Source: Leads2Business

The Department of Employment and Labour is preparing to introduce the amended Employment Equity Act in 2022.

image: Jacques Nel | Unsplash

image: Jacques Nel | Unsplash

Among other changes, the legislation will allow the employment and labour minister to set employment equity targets for different business sectors. The minister can set targets for different occupational levels, sub-sectors, or regions.

The department said that the legislation aims to reduce the regulatory burden on small businesses and add rules for doing business with the government.

“The expected introduction of five-year sector targets will mark the beginning of a clean slate,” said the department’s director of employment equity Ntsoaki Mamashela.

“All current employment equity plans will fall away on 22 September 2022, and the new plans will have to be aligned with five-year targets.

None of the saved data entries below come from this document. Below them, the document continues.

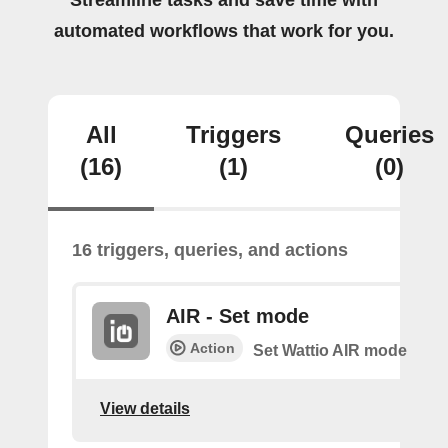
Streamline tasks and save time with
automated workflows that work for you.
All
Triggers
Queries
(16)
(1)
(0)
16 triggers, queries, and actions
AIR - Set mode
Action
Set Wattio AIR mode
View details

Self-regulation has not worked,” she said.

Mamashela said further sector engagements which started in 2019 on sector targets would continue. She said talks have already been held with several sectors, including mining, financial & business services, wholesale & retail, and construction.

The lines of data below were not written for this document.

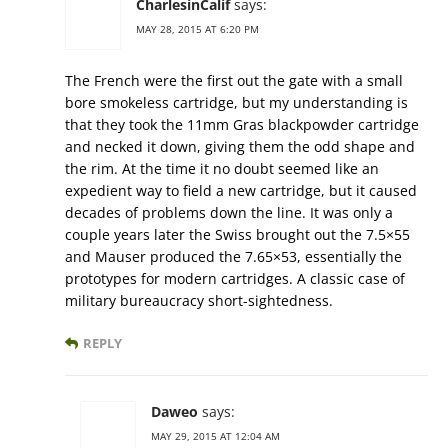
CharlesinCalif
says:
MAY 28, 2015 AT 6:20 PM
The French were the first out the gate with a small
bore smokeless cartridge, but my understanding is
that they took the 11mm Gras blackpowder cartridge
and necked it down, giving them the odd shape and
the rim. At the time it no doubt seemed like an
expedient way to field a new cartridge, but it caused
decades of problems down the line. It was only a
couple years later the Swiss brought out the 7.5×55
and Mauser produced the 7.65×53, essentially the
prototypes for modern cartridges. A classic case of
military bureaucracy short-sightedness.
REPLY
Daweo
says:
MAY 29, 2015 AT 12:04 AM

By 30 June 2021, the department had engaged with all 18 economic sectors and agreed with the financial and business services sector.

She said that the department was busy analysing the written submissions in response to the proposed sector employment equity targets from the remaining 17 sectors to conduct follow-up engagements to reach a consensus.

“It is envisaged that the sector engagements will be concluded by February 2022 with proposed targets,” she said.

Concerns raised

While some firms and sectors have welcomed the proposed changes, others have warned that the new targets could negatively impact the economy.

Telkom’s Siyabonga Mahlangu told parliament in April that South Africa was facing a tough economic climate. He said it was already difficult to make appointments that the new numerical targets may necessitate.

“The unilateral imposition of targets by the minister – which may not be practically implementable by electronic communications, operators and industry stakeholders – may have the unintended effect of threatening existing jobs in a difficult economic climate.”

These concerns were echoed by AgriSA’s Christo van der Rheede, who acknowledged a lack of transformation in the agricultural sector. However, he said the employment and labour minister was being given too much power and there needed to be sector-based consultations.

“The imposition of one-size-fits-all approach for targets would unlikely achieve the results we all yearn for. The agricultural sector is faced with a skills gap, and this remains a challenge in filling critical posts in the sector,” he said.

He said careers in agriculture required good foundational education in mathematics and agricultural science subjects.